**HOW TO COMPLETE THIS TASK:** When you transcribe the lines below, keep every word the same and leave the pictures behind.

======== STORED DATA

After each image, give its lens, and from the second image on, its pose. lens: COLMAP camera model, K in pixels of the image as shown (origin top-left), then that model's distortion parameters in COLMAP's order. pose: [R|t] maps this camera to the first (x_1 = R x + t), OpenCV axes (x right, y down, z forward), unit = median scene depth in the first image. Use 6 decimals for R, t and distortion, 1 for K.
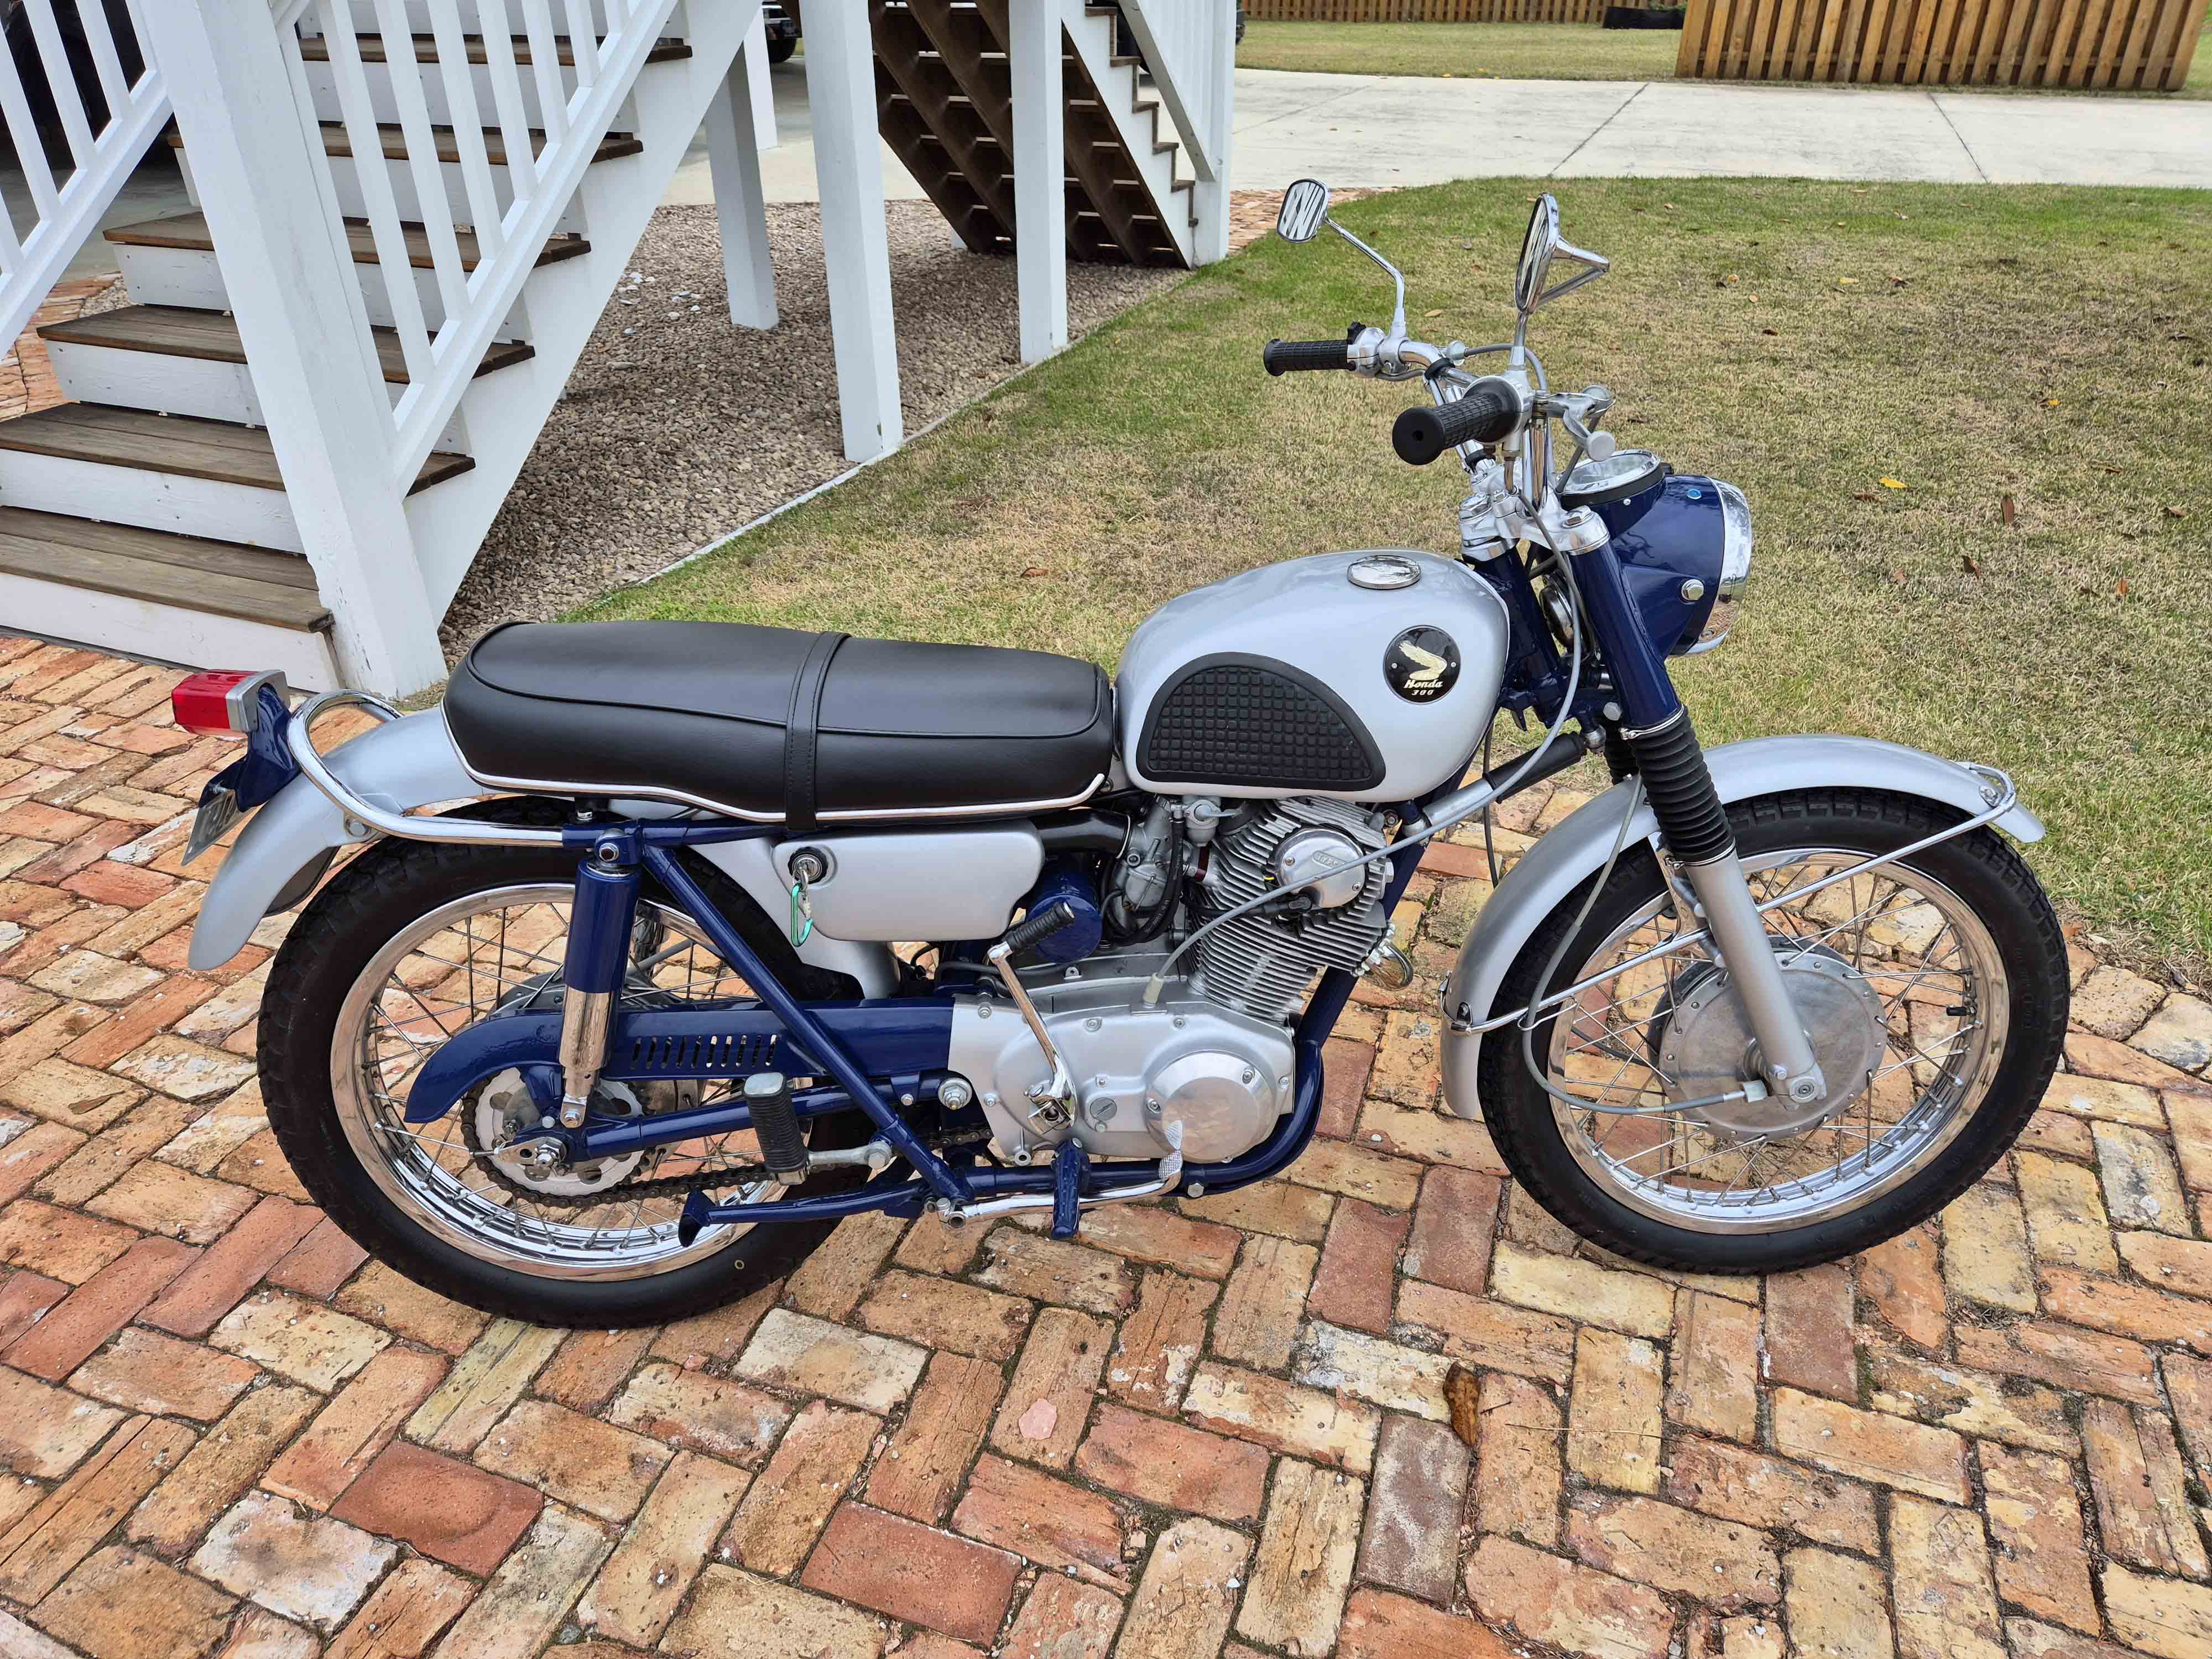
lens RADIAL K [[1482.7, 0, 1089.1], [0, 1482.7, 840.4], [0, 0, 1]] dist [0.080643, -0.073404]
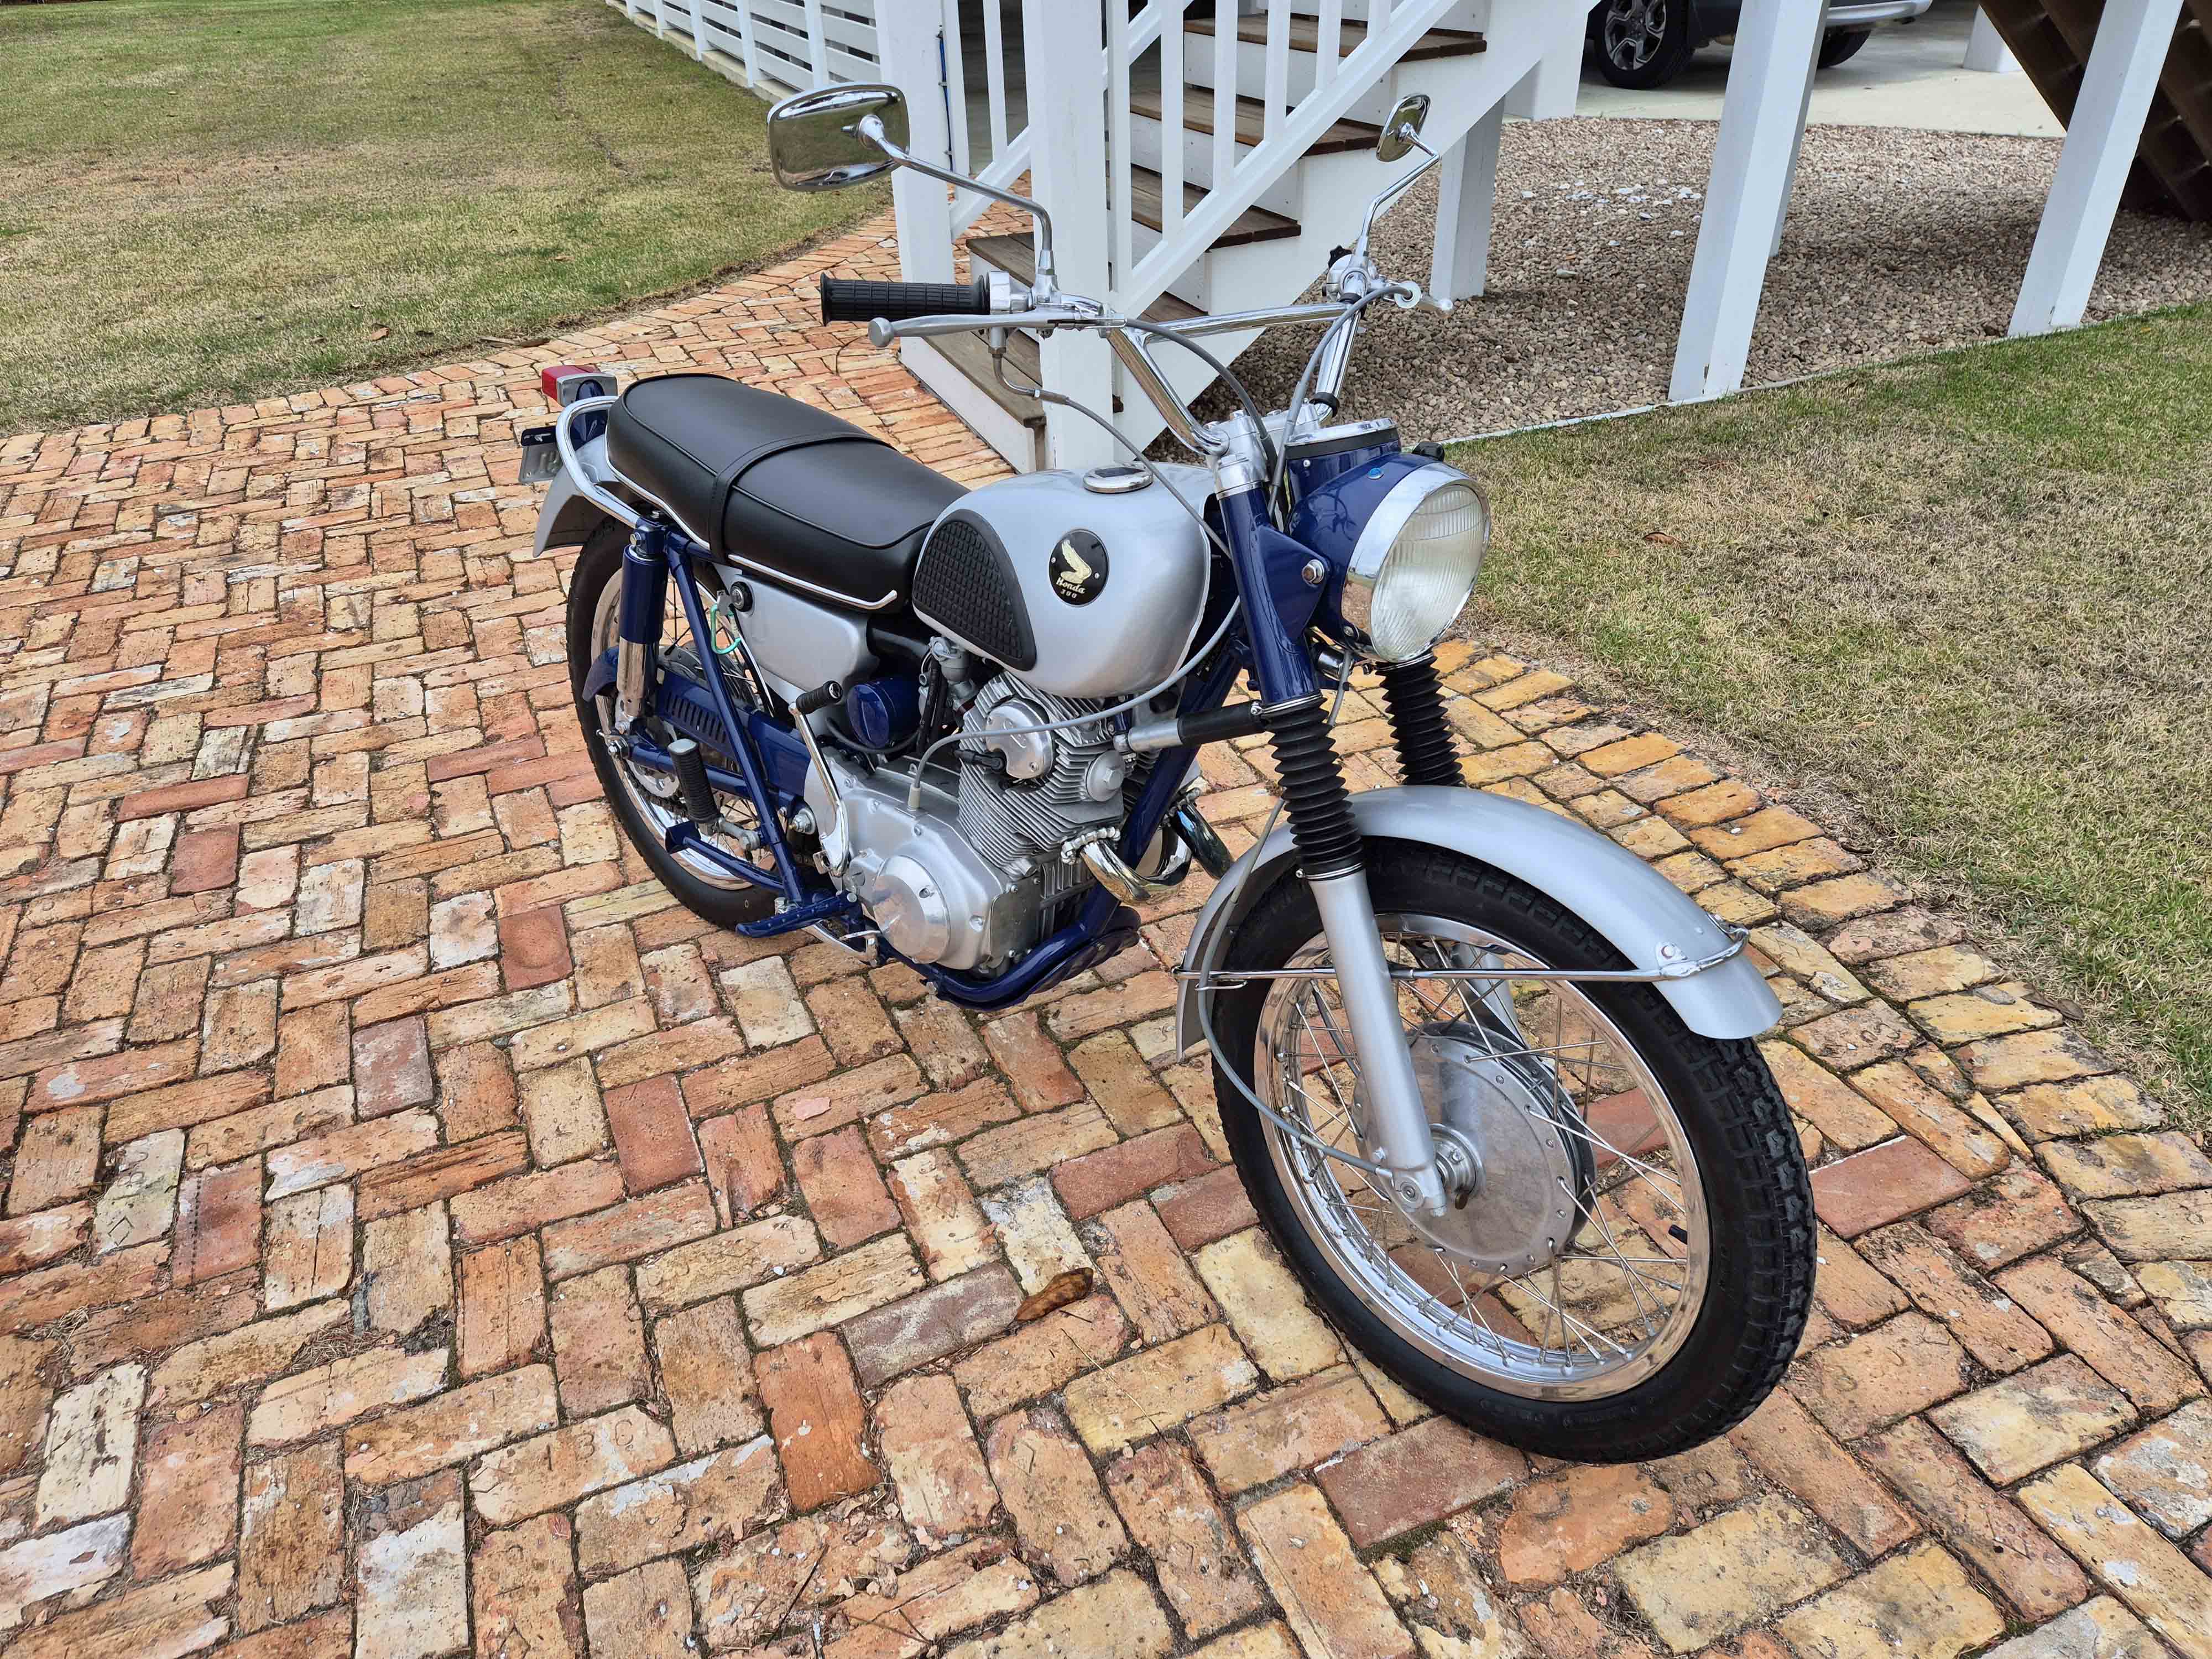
lens RADIAL K [[1482.7, 0, 1089.1], [0, 1482.7, 840.4], [0, 0, 1]] dist [0.080643, -0.073404]
pose [[0.689716, 0.381499, -0.615427, 0.777846], [-0.350954, 0.919567, 0.176715, -0.106919], [0.633343, 0.094104, 0.768129, 0.186504]]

================

**ANSWER FOR THE TASK:**
After each image, give its lens, and from the second image on, its pose. lens: COLMAP camera model, K in pixels of the image as shown (origin top-left), then that model's distortion parameters in COLMAP's order. pose: [R|t] maps this camera to the first (x_1 = R x + t), OpenCV axes (x right, y down, z forward), unit = median scene depth in the first image. Use 6 decimals for R, t and distortion, 1 for K.
lens RADIAL K [[1482.7, 0, 1089.1], [0, 1482.7, 840.4], [0, 0, 1]] dist [0.080643, -0.073404]
lens RADIAL K [[1482.7, 0, 1089.1], [0, 1482.7, 840.4], [0, 0, 1]] dist [0.080643, -0.073404]
pose [[0.689716, 0.381499, -0.615427, 0.777846], [-0.350954, 0.919567, 0.176715, -0.106919], [0.633343, 0.094104, 0.768129, 0.186504]]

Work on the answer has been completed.